Published in Summer 2012 | It was late afternoon on Feb. 2, 1951, when 9-year-old Robert Carter first stepped onto the grounds of Methodist Orphanage (MO). His sister had brought him to Raleigh and he had no idea—until she drove off without him —that MO would be his home for the next seven years. It took several teachers and students to restrain the distraught youngster as he realized he wasn’t going home. “I didn’t respond too well,” Carter says. “But now I understand that it was the best thing for me.”
Born in Leasburg, on the eastern edge of Caswell County, Carter was the youngest of three children in a family struck twice by tragedy in 1950. His father, a tenant farmer, died in April and his mother was killed in a Christmas Eve car crash that claimed the lives of his aunt, an uncle and a cousin and injured his brother and another uncle. Carter was able to walk away from the wreckage with hardly a scratch—but suddenly an orphan.
Through family connections to Union United Methodist Church (now part of the Hightower Charge), Carter was later invited to live at MO. He remembers that the shock and panic he felt in his first hours on campus were replaced that evening by the delight of attending a girls’ basketball game. “Those girls were so pretty and they wore shorts that were so short!” he says. “I decided this wasn’t going to be a bad place to live after all.”
Carter adjusted to his new home and bonded with several boys his age who remain friends nearly 60 years later. He enjoyed the well-structured routine at the orphanage and quickly learned the “dos and don’ts” of campus life. He remembers each Christmas receiving “any present I asked for” and earning money as a teenager with his newspaper route and yard-care job inherited from MO boys who were graduating and leaving town.
He also remembers being allowed to travel alone by bus to attend his sister’s out-of-town wedding. Returning that evening to Raleigh, he “pulled the rope” to signal his stop, getting out on Glenwood Avenue in front of the orphanage gates. But unbeknownst to him, waiting at the downtown bus station was MO superintendent Rev. Leon Larkin. When a frustrated Larkin called campus hours later to report a missing child, he learned that Carter had returned safely and was already in bed.
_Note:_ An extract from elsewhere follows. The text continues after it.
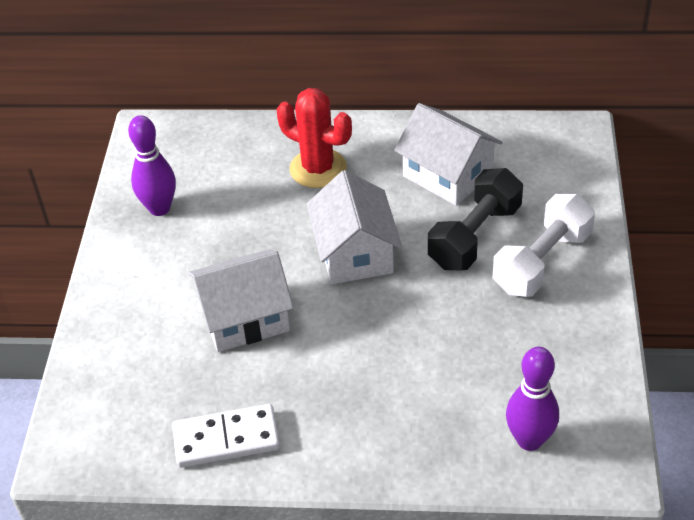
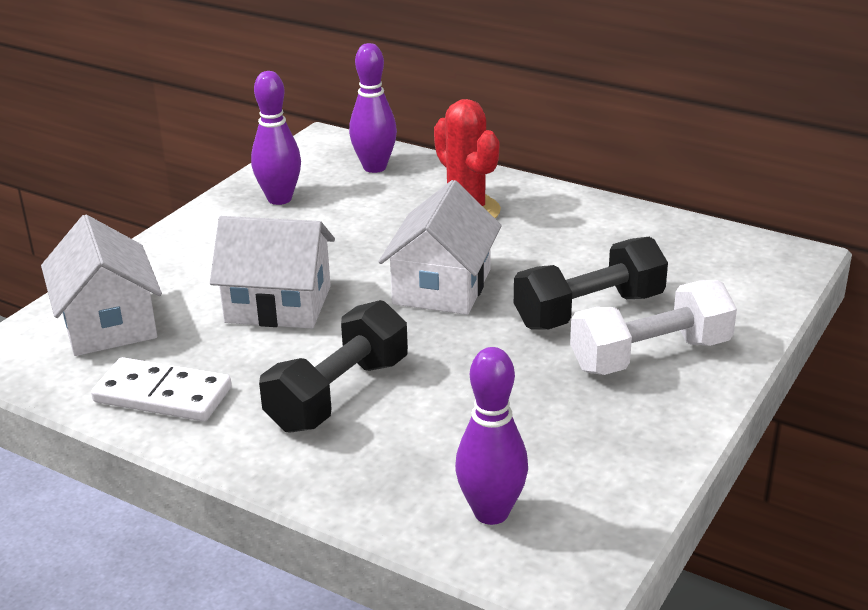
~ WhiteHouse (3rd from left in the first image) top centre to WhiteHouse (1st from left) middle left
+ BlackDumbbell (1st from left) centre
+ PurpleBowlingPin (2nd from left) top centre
In the 10th grade, Carter left MO to live with his sister and her family in Burlington. He went from high school into the U.S. Air Force and, after his discharge, lived several years in Nebraska. Just prior to 1970, he moved to Virginia and tried his hand at different jobs before settling into a career with the U.S. Postal Service. He worked 31 years with the USPS, primarily in Petersburg, Va., where he lives today, and retired in 2005.
One of the best parts of retirement, Carter says, is having time to spend with his orphanage “brothers and sisters,” both informally and at MO/MHC Alumni Association events. He remembers fondly his time at MO—and the teachers and staff who, in a way, became his parents for seven years.